Home NouvellesLes pénuries d’enseignants ont persisté cette année scolaire. Que fait pour combler l’écart pour le suivant?

Les pénuries d’enseignants ont persisté cette année scolaire. Que fait pour combler l’écart pour le suivant?

by Nicolas Lefèvre

Pendant plusieurs mois cette année, les enfants de Katherine Korakakis avaient des instructeurs de substitut qui n’étaient “pas qualifiés pour enseigner le sujet”, a déclaré le parent de Montréal, dont la province a commencé cette année scolaire à court terme des milliers d’enseignants.

“Ce n’était pas un professeur de mathématiques qui enseignait les mathématiques. Ce n’était pas un professeur de français qui enseignait le français.”

Elle était déjà inquiet d’apprendre la perte après la pandémieet s’est précipité pour obtenir son adolescence supplémentaire, un luxe qu’elle connaît que tout le monde ne peut pas se permettre.

“Avoir un score d’enfant dans les années 90… un an en mathématiques et ensuite avoir un enseignant non qualifié à venir la deuxième année et l’enfant marquant un 50 – il y a quelque chose de mal ici”, a-t-elle déclaré.

Les pénuries d’enseignants sont devenues un problème dans presque toutes les provinces et territoires. Enfants face un enseignant substitut après l’autre. Français enseigné par un non-speeker. S’appuyer sur adultes non certifiés pour superviser les salles de classe.
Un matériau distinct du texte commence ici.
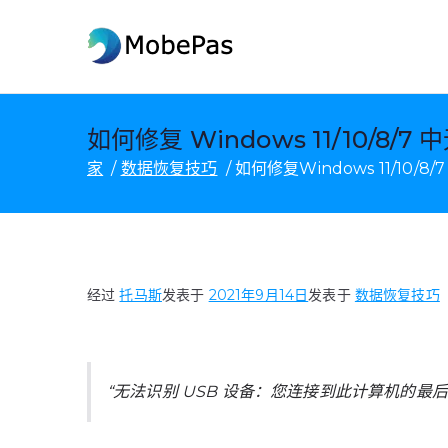
跳
至
莫贝帕斯
MobePas 位置更改器、An
内
容
如何修复 Windows 11/10/8/7
家
数据恢复技巧
如何修复Windows 11/10/
经过
托马斯
发表于
2021年9月14日
发表于
数据恢复技巧
“无法识别 USB 设备：您连接到此计算机的最后一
Alors que certains gouvernements suggèrent une main-d’œuvre vieillissante et que les populations croissantes sont à l’origine de la pénurie, les enseignants eux-mêmes indiquent des conditions de travail. Alors, que fait pour améliorer la situation pour l’année prochaine?

«Je passe juste à travers la journée»

À Surrey, en Colombie-Britannique, Anne Whitmore a noté que dans l’école primaire de 17 classes de ses enfants, quatre enseignants étaient en congé comme le conclut l’année scolaire. Chaque fois qu’un enseignant était absent, a déclaré ses enfants, ils ont parfois substitut une partie de la journée, mais ont également probablement vu le professeur d’un autre cours, le bibliothécaire, l’instructeur de musique et le directeur principal.

“Comment apprenez-vous dans un environnement où vous n’avez pas de continuité?” Demanda Whitmore. “Ils essaient de se précipiter et d’avoir une sorte de contenu éducatif, mais ils ne font vraiment que passer la journée.”

Les pénuries d’enseignants sont devenues un problème pour les écoles de presque toutes les provinces et territoires. (CBC / Radio-Canada)

Retourne les autres, les autres enseignants, les collègues de soutien, les conseillers d’orientation et les administrateurs retardent leurs propres responsabilités envers les étudiants, “qui n’ont plus accès à ces adultes lorsqu’ils en ont besoin”, a déclaré Brampton, en Ontario, le professeur de sciences du secondaire Jason Bradshaw.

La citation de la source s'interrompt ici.